In light of the California legislature’s failure to extend the employee personal information exemption, businesses will need to be prepared to comply with relevant CPRA requirements. As described above, this will include both adjusting existing CCPA compliance mechanisms to accommodate employee personal information and establishing new processes to satisfy new requirements under the CPRA. As January is rapidly approaching, businesses should begin reviewing their compliance obligations as soon as possible. We will continue to provide updates and analysis of the detailed requirements under the CPRA and its forthcoming regulations, along with other upcoming data privacy legislation.

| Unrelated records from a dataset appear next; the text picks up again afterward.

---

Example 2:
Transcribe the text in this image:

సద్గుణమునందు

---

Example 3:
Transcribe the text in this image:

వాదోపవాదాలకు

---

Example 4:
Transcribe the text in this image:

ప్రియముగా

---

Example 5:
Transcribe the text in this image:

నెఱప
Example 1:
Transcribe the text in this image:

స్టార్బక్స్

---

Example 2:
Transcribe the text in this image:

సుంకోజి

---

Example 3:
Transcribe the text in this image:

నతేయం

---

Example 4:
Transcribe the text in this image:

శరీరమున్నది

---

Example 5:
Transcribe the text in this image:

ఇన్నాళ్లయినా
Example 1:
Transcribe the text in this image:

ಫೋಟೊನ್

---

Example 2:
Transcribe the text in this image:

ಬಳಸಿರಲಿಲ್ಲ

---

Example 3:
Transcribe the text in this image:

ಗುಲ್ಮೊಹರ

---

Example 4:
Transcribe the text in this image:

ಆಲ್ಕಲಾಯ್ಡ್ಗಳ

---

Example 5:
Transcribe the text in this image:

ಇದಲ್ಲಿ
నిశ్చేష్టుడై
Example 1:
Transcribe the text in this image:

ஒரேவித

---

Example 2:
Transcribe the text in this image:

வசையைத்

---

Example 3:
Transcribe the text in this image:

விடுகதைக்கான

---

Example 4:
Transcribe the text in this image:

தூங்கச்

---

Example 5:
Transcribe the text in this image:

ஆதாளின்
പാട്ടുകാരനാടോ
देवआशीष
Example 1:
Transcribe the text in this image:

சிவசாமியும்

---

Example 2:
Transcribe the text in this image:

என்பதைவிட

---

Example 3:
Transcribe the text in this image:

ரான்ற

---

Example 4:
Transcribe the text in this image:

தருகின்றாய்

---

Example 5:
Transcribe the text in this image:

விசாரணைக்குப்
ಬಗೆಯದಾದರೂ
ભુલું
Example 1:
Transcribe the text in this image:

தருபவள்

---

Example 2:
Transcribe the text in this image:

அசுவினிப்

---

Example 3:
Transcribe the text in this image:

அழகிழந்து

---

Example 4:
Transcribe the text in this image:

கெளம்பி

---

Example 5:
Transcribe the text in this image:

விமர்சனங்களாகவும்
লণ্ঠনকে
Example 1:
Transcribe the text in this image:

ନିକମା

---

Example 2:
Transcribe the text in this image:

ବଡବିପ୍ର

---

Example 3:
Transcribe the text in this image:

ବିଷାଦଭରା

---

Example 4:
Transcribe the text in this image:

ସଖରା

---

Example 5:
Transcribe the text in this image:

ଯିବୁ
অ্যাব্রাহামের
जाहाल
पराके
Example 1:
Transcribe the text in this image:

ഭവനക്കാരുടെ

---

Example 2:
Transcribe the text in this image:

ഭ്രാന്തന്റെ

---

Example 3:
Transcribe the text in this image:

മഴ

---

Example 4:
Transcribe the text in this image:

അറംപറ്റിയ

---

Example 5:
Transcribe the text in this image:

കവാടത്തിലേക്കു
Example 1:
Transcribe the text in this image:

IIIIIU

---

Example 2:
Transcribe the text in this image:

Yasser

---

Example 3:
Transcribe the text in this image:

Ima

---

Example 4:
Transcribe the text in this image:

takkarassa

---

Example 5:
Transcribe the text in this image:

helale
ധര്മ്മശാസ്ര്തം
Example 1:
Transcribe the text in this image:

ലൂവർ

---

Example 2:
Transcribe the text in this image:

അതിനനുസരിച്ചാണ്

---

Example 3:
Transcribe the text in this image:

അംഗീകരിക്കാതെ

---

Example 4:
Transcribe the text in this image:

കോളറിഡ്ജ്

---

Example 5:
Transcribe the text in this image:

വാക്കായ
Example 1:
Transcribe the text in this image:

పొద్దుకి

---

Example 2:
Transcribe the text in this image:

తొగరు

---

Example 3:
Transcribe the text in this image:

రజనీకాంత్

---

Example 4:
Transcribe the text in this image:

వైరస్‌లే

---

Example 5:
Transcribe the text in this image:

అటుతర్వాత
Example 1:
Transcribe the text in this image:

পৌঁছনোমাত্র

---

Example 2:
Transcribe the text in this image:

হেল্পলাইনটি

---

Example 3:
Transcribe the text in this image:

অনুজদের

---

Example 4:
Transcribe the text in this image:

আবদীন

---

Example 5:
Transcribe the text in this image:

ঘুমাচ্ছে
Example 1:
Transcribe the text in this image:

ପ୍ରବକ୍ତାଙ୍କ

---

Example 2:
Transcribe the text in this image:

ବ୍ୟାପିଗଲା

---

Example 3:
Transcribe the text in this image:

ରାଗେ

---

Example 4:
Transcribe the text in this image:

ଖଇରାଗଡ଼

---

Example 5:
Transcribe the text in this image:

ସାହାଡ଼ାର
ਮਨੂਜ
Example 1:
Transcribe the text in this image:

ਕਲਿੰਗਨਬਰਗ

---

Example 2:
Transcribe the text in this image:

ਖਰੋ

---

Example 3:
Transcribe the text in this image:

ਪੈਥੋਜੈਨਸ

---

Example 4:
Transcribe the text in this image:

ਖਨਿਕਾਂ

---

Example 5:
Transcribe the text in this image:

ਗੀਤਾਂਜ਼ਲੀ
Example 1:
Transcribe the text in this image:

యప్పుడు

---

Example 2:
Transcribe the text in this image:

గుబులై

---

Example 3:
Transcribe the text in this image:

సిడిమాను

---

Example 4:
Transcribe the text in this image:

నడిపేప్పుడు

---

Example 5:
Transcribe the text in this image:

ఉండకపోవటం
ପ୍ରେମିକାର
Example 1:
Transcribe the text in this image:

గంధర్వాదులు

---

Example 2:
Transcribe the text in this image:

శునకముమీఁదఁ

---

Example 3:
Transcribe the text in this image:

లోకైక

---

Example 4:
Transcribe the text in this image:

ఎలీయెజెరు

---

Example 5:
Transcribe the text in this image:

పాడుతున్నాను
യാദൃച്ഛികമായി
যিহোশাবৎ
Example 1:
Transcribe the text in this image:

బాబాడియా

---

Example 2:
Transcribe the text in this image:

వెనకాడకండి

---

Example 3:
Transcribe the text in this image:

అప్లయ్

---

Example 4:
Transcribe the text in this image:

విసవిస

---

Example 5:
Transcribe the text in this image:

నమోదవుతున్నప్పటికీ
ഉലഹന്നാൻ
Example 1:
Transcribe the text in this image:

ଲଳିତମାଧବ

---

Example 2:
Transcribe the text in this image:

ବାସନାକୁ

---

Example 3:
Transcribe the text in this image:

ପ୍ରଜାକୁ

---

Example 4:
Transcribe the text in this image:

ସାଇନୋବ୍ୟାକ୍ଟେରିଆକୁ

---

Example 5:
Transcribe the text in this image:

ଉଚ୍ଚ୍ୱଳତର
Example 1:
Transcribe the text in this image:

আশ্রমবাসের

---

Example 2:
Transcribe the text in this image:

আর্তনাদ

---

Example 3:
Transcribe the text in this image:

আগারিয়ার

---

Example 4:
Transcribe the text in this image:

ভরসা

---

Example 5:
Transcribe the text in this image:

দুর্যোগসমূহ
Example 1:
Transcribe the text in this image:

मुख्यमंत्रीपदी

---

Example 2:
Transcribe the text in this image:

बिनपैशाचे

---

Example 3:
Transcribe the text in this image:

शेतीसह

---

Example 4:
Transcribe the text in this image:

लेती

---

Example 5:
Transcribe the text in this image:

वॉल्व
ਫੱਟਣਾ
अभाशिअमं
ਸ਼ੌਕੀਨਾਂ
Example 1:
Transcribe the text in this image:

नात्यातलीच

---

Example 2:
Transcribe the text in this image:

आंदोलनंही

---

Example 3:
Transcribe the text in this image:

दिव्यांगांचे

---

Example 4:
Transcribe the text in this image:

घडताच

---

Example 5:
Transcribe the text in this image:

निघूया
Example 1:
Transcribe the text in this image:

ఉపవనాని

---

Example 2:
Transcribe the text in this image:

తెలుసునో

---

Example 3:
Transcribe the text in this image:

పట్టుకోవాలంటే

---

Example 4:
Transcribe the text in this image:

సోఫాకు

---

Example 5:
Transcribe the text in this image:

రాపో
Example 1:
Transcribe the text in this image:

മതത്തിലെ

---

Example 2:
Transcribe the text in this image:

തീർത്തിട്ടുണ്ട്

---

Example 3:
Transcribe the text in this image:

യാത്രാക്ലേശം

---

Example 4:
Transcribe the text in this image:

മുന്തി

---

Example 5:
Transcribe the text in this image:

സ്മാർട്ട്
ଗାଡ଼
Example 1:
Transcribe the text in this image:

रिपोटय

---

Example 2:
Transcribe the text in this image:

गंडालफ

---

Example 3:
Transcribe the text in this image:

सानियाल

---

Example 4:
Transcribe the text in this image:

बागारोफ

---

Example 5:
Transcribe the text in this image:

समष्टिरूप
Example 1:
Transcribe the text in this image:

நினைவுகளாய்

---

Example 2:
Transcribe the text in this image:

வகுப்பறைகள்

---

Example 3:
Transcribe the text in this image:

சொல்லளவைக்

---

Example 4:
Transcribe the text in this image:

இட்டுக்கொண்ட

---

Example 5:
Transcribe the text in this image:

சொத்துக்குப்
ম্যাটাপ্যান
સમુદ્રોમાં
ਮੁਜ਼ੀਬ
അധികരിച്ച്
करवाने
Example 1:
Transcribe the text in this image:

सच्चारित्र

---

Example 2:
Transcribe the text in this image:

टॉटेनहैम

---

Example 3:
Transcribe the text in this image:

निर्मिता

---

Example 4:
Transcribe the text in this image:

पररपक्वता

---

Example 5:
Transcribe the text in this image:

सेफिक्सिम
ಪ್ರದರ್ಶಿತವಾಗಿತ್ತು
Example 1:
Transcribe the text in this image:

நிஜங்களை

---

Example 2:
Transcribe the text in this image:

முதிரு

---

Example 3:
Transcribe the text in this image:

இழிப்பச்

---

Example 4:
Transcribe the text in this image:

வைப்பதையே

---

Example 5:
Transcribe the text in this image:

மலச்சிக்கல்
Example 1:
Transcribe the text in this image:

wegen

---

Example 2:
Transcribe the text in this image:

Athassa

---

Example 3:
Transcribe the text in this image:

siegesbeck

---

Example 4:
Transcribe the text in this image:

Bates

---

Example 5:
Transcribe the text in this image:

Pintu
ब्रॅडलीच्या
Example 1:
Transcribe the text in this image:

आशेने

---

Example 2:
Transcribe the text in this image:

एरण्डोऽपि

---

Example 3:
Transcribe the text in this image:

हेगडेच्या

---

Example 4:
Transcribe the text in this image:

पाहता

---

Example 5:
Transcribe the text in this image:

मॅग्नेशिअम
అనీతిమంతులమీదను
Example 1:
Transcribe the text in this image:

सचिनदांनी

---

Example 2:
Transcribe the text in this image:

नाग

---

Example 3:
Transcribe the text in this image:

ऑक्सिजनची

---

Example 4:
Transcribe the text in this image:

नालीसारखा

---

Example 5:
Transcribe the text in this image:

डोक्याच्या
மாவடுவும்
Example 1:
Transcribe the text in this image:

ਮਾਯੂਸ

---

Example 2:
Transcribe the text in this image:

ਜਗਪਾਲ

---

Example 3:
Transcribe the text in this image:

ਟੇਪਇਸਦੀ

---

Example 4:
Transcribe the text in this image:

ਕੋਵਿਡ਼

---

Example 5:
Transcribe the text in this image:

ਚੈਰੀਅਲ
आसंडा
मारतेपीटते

1 Under the CPRA, “sharing” is defined as “sharing, renting, releasing, disclosing, disseminating, making available, transferring, or otherwise communicating orally, in writing, or by electronic or other means, a consumer’s personal information by the business to a third party for cross-context behavioral advertising, whether or not for monetary or other valuable consideration, including transactions between a business and a third party for cross-context behavioral advertising for the benefit of a business in which no money is exchanged.”